§ What is required
Wherever the string "Yardımcımız" shows up in the records below, return that line.

§ Records for the task
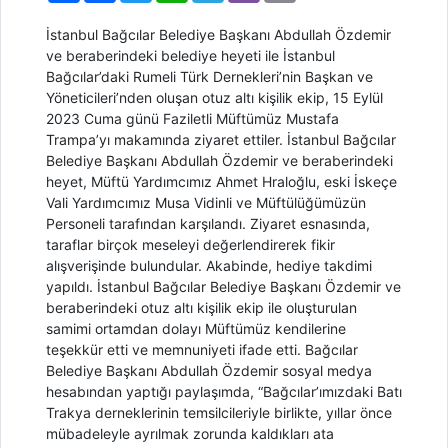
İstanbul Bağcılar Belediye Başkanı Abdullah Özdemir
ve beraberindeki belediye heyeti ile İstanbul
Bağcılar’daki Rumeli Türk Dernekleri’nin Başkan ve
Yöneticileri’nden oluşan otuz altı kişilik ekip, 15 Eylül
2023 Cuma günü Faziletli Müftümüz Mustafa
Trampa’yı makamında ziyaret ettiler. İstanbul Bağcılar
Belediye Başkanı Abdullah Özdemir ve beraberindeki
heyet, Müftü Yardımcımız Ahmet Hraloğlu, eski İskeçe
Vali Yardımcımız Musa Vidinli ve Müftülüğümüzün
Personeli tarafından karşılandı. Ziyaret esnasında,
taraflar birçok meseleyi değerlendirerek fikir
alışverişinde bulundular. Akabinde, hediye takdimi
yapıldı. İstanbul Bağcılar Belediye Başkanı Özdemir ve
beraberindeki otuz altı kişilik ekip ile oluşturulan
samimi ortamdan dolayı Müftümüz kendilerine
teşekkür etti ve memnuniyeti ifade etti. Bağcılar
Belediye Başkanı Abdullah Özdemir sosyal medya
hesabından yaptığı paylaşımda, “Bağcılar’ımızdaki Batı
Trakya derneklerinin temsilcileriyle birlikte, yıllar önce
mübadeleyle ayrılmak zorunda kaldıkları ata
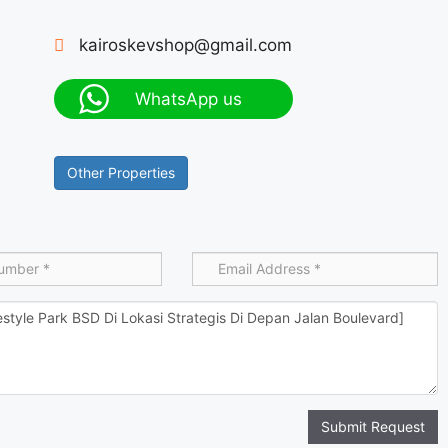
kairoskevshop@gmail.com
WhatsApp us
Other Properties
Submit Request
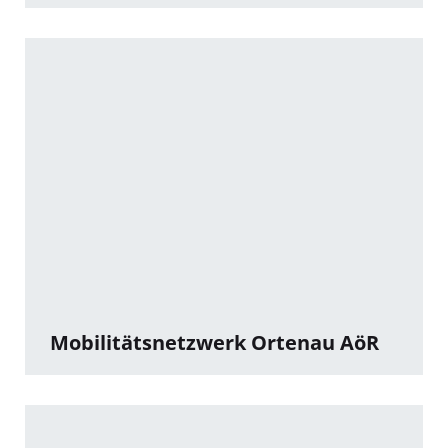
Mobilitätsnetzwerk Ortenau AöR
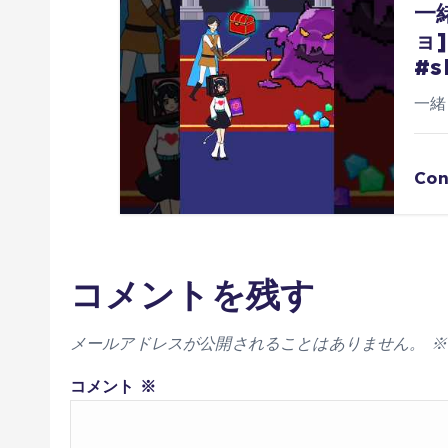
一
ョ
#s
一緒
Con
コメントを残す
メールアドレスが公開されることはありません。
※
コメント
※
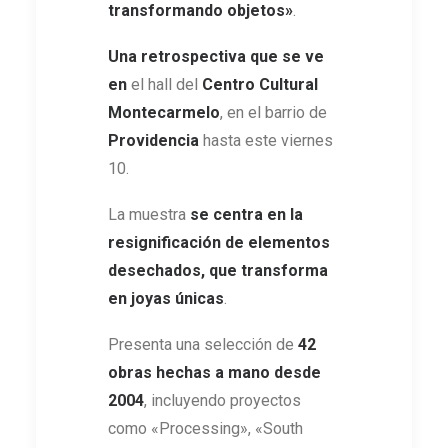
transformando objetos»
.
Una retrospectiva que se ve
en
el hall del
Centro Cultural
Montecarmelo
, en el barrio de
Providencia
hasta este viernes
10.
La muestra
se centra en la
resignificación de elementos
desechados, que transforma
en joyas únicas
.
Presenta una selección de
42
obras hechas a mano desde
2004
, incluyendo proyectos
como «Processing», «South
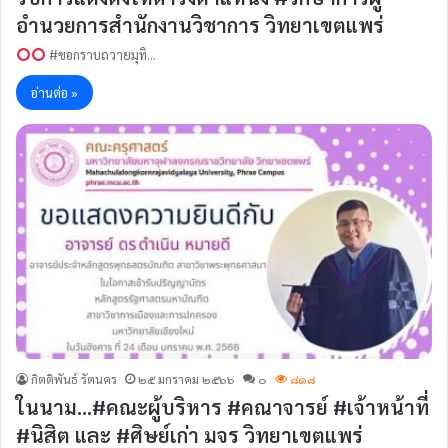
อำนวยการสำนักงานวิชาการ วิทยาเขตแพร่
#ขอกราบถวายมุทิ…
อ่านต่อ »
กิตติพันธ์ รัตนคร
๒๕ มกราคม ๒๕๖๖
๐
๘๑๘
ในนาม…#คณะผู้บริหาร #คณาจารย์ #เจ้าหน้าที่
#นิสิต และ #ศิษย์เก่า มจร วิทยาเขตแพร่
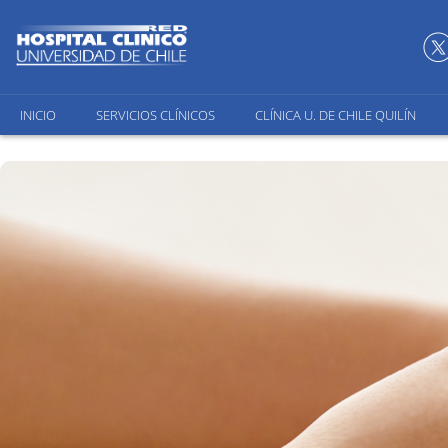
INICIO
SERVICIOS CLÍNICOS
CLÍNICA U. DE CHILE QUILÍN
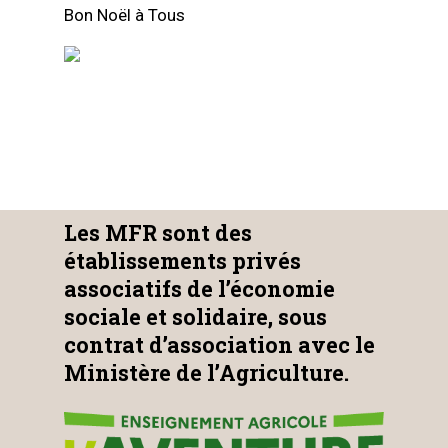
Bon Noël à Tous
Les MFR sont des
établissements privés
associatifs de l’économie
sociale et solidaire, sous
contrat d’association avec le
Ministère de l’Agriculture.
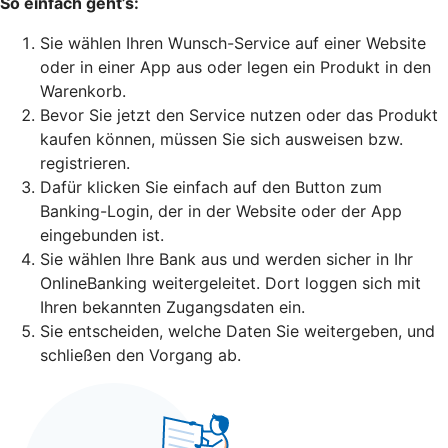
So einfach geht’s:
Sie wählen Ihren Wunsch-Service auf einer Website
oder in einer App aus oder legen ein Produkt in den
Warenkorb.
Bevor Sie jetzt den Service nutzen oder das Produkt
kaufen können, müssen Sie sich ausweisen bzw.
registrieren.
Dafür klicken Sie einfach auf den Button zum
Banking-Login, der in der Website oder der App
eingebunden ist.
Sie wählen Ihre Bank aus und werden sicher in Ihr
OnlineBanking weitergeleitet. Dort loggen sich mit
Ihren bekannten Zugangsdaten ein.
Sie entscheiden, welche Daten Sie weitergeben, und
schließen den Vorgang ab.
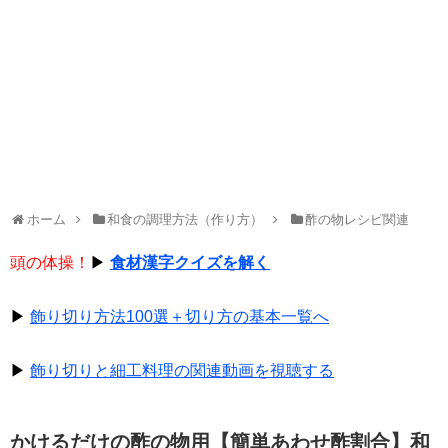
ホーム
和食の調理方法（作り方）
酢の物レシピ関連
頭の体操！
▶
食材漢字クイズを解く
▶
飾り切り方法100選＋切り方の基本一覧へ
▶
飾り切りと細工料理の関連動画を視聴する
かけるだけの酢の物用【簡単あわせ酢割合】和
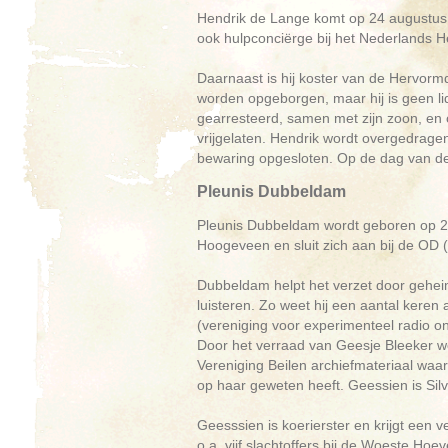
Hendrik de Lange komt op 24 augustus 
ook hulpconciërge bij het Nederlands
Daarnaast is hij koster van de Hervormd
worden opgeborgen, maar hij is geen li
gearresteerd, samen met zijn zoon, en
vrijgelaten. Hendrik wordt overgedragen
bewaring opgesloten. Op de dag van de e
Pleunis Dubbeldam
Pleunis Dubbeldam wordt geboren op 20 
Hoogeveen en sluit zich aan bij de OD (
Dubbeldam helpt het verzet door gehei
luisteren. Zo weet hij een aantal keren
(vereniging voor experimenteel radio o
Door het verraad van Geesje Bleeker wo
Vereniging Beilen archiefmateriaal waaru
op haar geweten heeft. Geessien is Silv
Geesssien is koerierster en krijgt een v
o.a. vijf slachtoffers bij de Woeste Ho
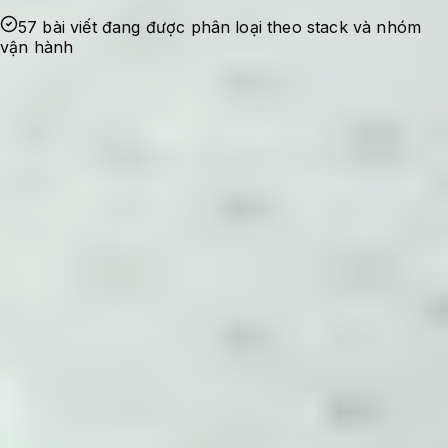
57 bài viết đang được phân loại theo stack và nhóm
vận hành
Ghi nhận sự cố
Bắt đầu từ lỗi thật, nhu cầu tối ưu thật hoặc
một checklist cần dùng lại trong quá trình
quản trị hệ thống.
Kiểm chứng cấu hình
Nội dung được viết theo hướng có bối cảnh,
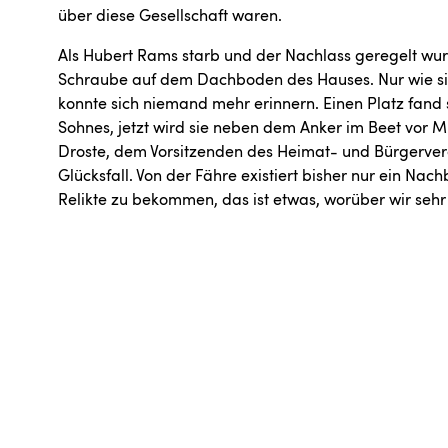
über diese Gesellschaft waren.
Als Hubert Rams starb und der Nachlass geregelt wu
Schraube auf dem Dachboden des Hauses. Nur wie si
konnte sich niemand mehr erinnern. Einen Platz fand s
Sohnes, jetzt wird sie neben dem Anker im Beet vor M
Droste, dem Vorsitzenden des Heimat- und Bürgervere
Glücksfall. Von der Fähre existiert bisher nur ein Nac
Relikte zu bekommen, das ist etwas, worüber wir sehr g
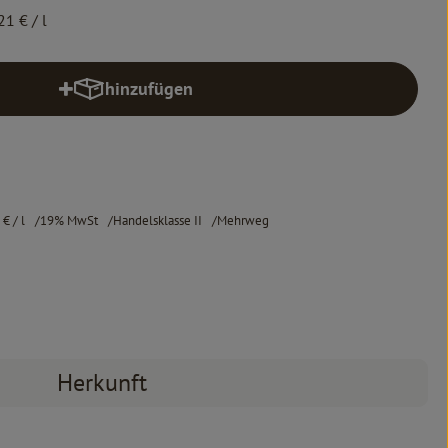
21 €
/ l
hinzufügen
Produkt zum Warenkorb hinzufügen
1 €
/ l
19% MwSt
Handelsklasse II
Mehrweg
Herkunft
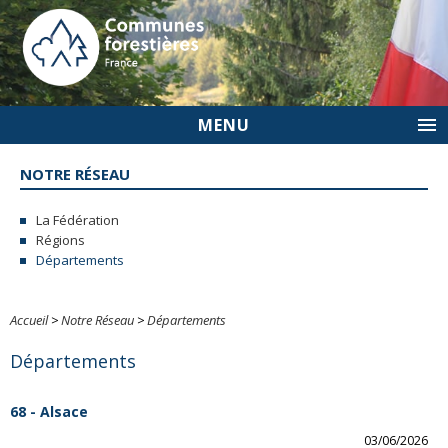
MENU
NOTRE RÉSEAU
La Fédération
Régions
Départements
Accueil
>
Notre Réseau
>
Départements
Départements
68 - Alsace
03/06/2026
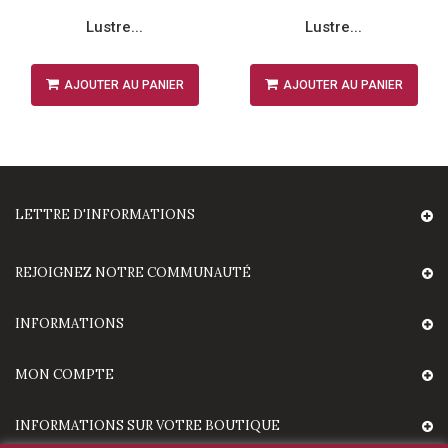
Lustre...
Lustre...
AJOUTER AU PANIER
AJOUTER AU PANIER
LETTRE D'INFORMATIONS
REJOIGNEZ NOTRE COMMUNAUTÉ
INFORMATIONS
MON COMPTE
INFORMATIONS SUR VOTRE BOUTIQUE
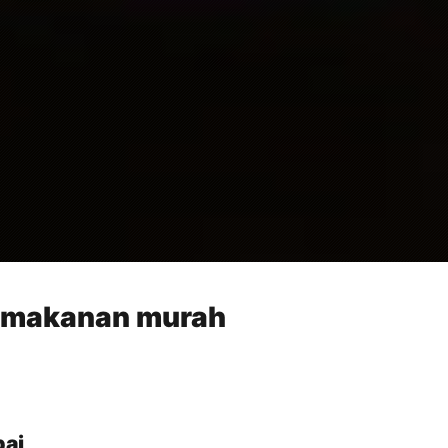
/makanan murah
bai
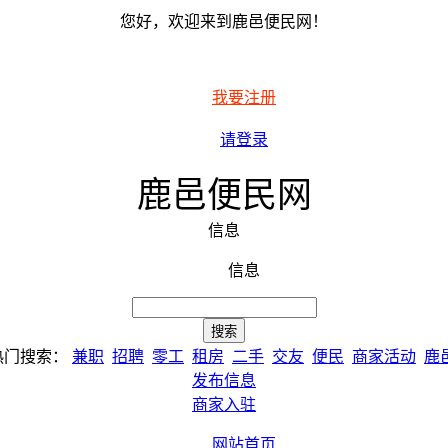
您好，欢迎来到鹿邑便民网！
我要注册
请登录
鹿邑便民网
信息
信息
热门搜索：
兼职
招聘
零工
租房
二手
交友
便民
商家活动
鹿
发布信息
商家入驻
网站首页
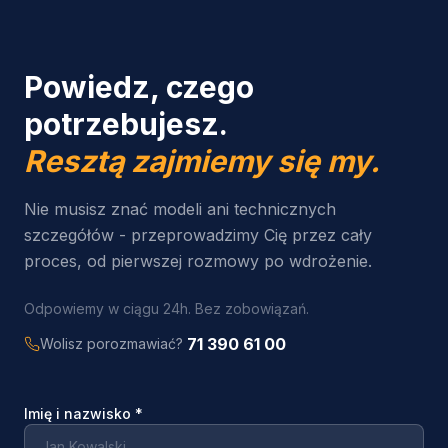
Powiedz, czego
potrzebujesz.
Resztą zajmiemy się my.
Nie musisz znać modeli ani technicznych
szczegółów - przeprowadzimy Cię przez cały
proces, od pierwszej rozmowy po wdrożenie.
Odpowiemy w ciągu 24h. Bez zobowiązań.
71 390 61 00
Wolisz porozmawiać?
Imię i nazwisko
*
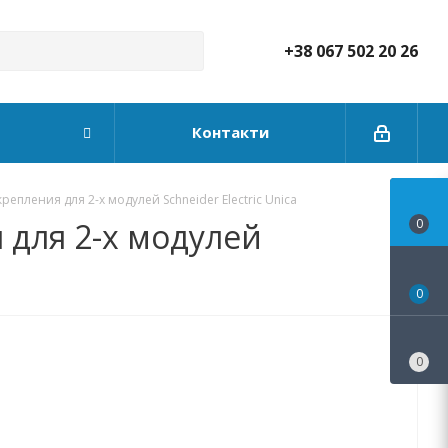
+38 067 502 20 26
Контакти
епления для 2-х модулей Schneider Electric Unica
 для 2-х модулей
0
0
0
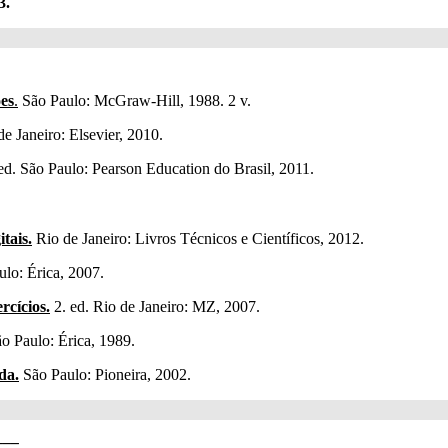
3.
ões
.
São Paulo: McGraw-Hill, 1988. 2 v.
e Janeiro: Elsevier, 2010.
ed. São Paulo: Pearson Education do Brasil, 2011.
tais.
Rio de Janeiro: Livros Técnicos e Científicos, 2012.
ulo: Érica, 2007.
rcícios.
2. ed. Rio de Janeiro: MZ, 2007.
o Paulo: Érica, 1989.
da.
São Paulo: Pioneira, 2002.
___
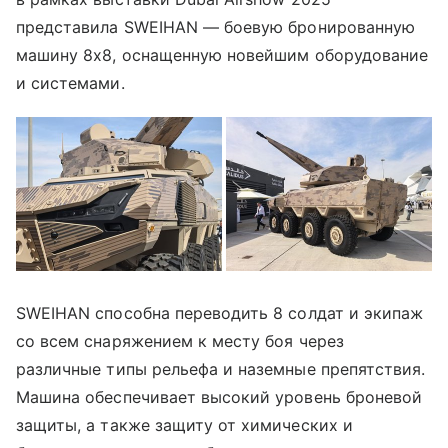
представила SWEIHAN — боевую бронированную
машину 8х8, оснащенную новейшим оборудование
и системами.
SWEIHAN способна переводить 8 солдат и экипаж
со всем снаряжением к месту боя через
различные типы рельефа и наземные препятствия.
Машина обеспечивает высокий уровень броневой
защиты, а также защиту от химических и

§ Answer to this exercise
heyet, Müftü Yardımcımız Ahmet Hraloğlu, eski İskeçe
Vali Yardımcımız Musa Vidinli ve Müftülüğümüzün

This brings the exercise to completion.